Impact

A Milestone Dataset on the Road to Self-Driving Cars Proves Highly Popular

June 27, 2024 8956

The idea of an autonomous vehicle – i.e., a self-driving car – isn’t particularly new. Leonardo da Vinci had some ideas he wrote down in 1478, and actual prototypes appeared in controlled settings even before World War II. But only in the last couple of years has the prospect of widespread consumer use been within reach.

So a decade ago, when four researchers created a dataset built around key aspects of autonomous vehicles, it turned out they were neither ahead of their time nor behind it, but of it. The work describing the KITTI dataset (reflecting its development by the Karlsruhe Institute of Technology and Toyota Technological Institute at Chicago) is the most-cited paper published in a Sage journal in 2013, and so received a Sage 10-Year Impact Award.
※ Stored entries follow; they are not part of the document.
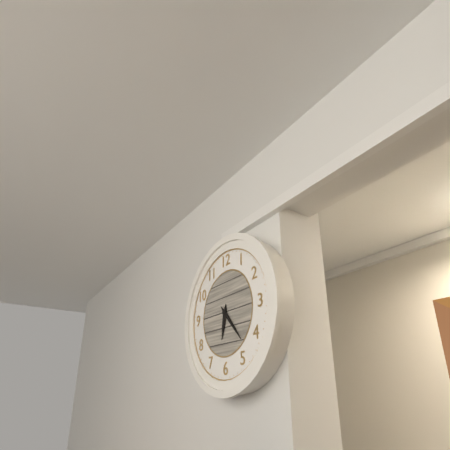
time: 6:23
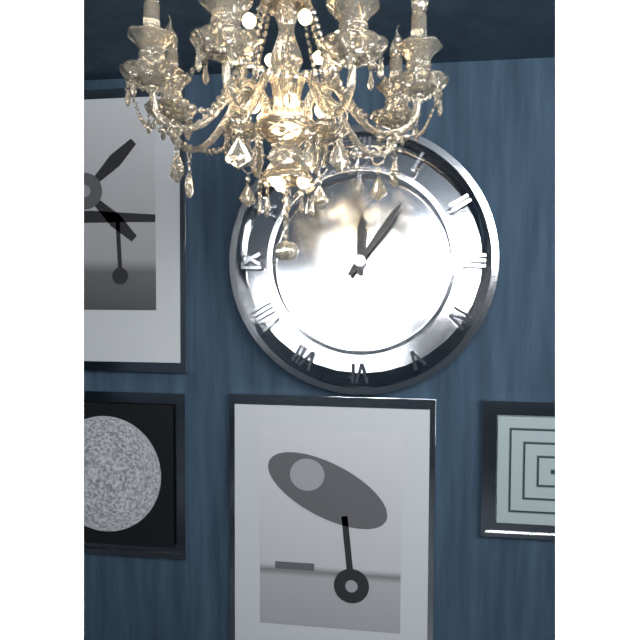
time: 12:06
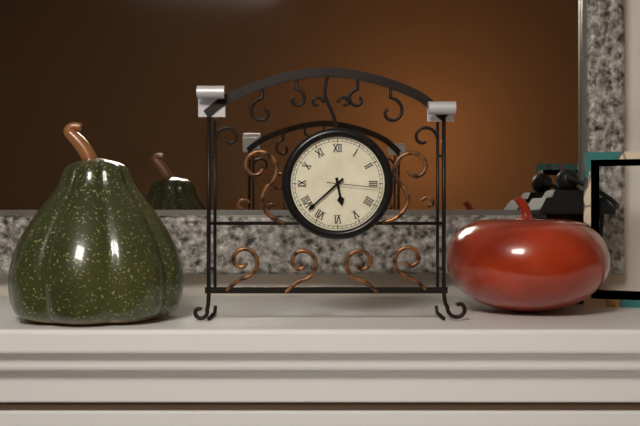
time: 5:38:16
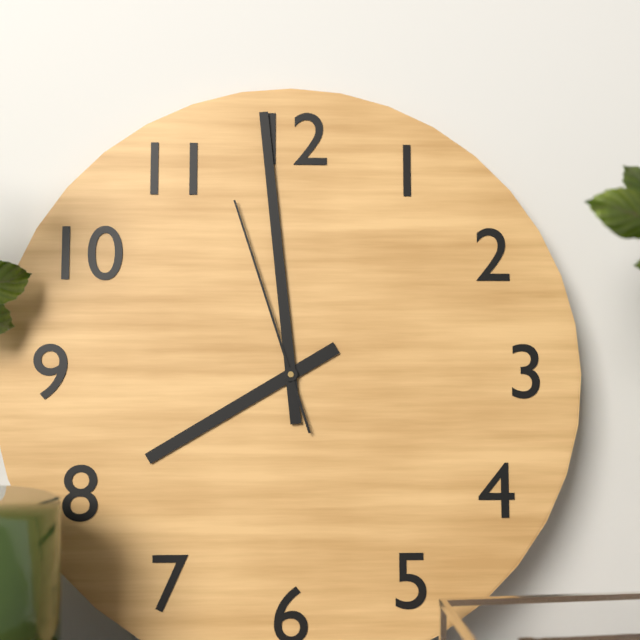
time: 7:59:57
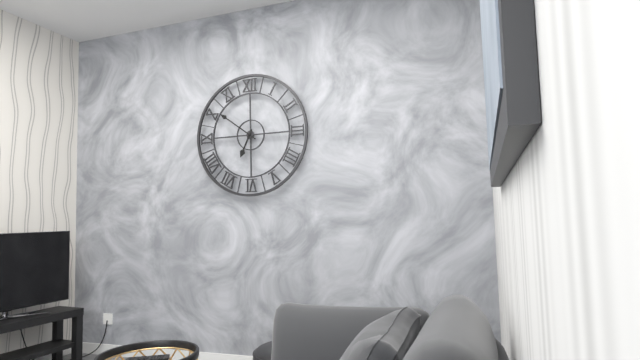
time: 6:51
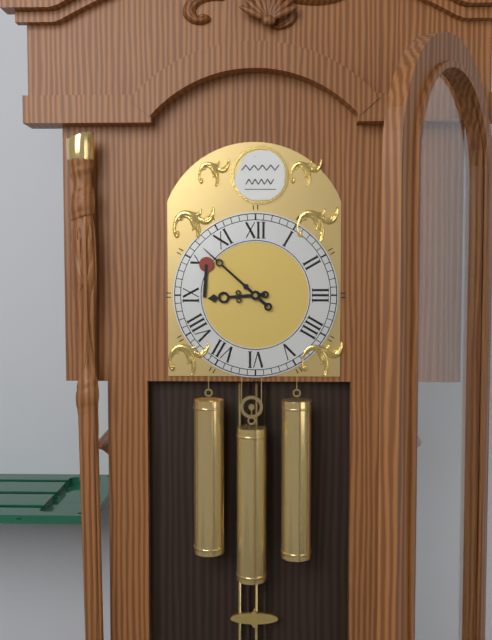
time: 8:52
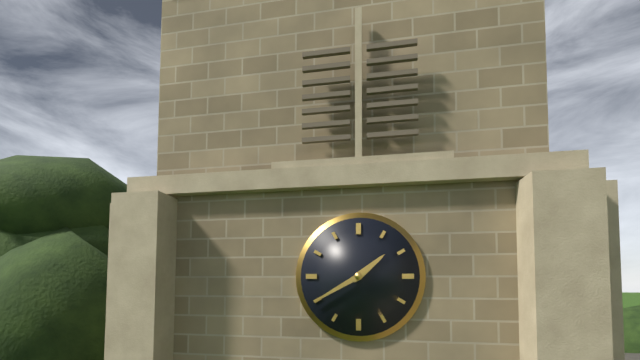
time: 1:40
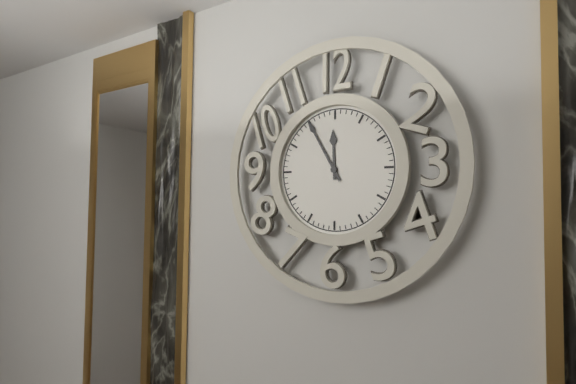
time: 11:55
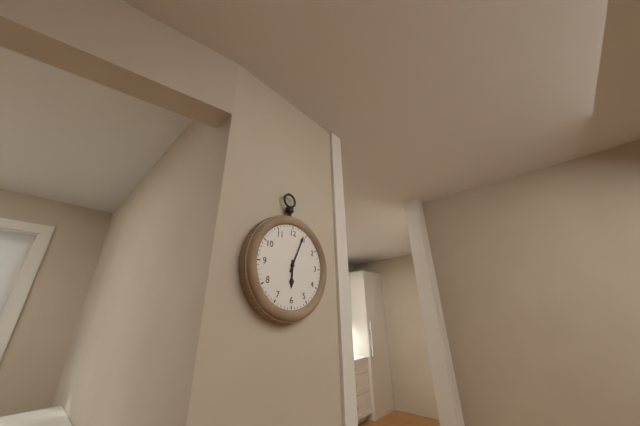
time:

“Vision meets robotics: The KITTI dataset,” by Andreas Geiger, then of the Karlsruhe Institute of Technology and Max Planck Institute for Intelligent Systems, Philip Lenz and Christoph Stiller, both at the Department of Measurement and Control Systems at the Karlsruhe Institute of Technology, and Raquel Urtasun of Toyota Technological Institute, and published in The International Journal of Robotics Research, has received 4,721 citations according to Web of Science, and 5,438 based on the methods used by Crossref. The paper describes the researchers’ recording platform and sensors mounted on a Volkswagen station wagon, the data format they used and the utilities they provided for future users of the dataset.

This is the fifth year that Sage, the parent of Social Science Space, has awarded 10-Year Impact Awards to the top three most-cited papers of the past decade. As Sage’s president of global publishing, Ziyad Marar, explains, “The impact of academic research, especially in the social and behavioral sciences, often goes beyond the standard two-year citation window. These awards extend that period to 10 years, recognizing work with a deep and lasting impact that might be overlooked in the short term.

We asked the lead author of the article, Andreas Geiger, now head of the Autonomous Vision Group at the University of Tübingen, to reflect on the paper, KITTI, and the nexus of robotics, computer vision and machine learning.

In your estimation, what in your research—and obviously the published paper—is it that has inspired others or that they have glommed onto? 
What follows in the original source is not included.